● Selected excerpt
Cian Orr

2022-02-18

a) Solve the differential equation:
$\left(x+1\right)\frac{dy}{dx}-3y={\left(x+1\right)}^{4}$
given that $y=16$ and $x=1$, expressing the answer in the form of $y=f\left(x\right)$.
b) Hence find the area enclosed by the graphs and the $x-a\xi s$.
I have found the answer to part a) using the first order linear differential equation method and the answer to part a) is: $y={\left(1+x\right)}^{4}$. However how would you calculate the area between the two graphs ($y={\left(1-x\right)}^{4}$ and $y={\left(1+x\right)}^{4}$) and the x-axis.

Jocelyn Harwood

Good job on solving part (a) of the question. That was the tough part. Part (b) is much more easier.

● Collected material
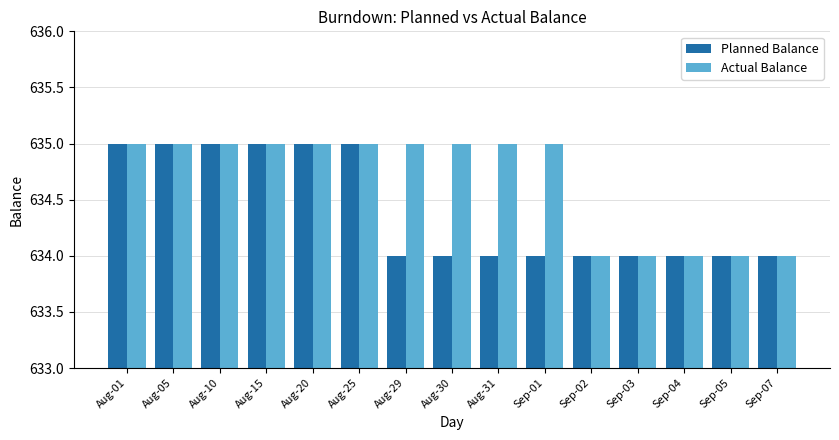

Reading left to right, extract all data points from this chart.

Planned Balance: 635	635	635	635	635	635	634	634	634	634	634	634	634	634	634
Actual Balance: 635	635	635	635	635	635	635	635	635	635	634	634	634	634	634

● Explore the material
1 - Print the part of the differential equation thread starting with "a) Solve the" and going on through "the $x-a\xi s$.".
2 - Proceed with the forum thread on the differential equation, picking up after its last sentence.
This material has nothing to do with the differential equation thread.

● Written answers
1 -
a) Solve the differential equation:
$\left(x+1\right)\frac{dy}{dx}-3y={\left(x+1\right)}^{4}$
given that $y=16$ and $x=1$, expressing the answer in the form of $y=f\left(x\right)$.
b) Hence find the area enclosed by the graphs and the $x-a\xi s$.

2 -
As you stated, we get that the function is:
$y={\left(1+x\right)}^{4}$
Now, in order to find the area between this function, the function $f\left(x\right)={\left(1-x\right)}^{4}$, and the x-axis, we need to the find intersection points:
${\left(1+x\right)}^{4}={\left(1-x\right)}^{4}$
${\left({\left(1+x\right)}^{4}\right)}^{\frac{1}{4}}={\left({\left(1-x\right)}^{4}\right)}^{\frac{1}{4}}$
$1+x=1-x$
$x=0$
When $x=0$, ${\left(0+1\right)}^{4}={\left(0-1\right)}^{4}=1$.Thus, we get that the two functions intersect at the point (0,1).
Next, we look at where each of the two functions intersect the x-axis. We get that:
${\left(1+x\right)}^{4}=0$
$1+x=0$
$x=-1$
${\left(1-x\right)}^{4}=0$
$1-x=0$
$x=1$
Therefore, we get our two endpoints: (-1,0) and (1,0).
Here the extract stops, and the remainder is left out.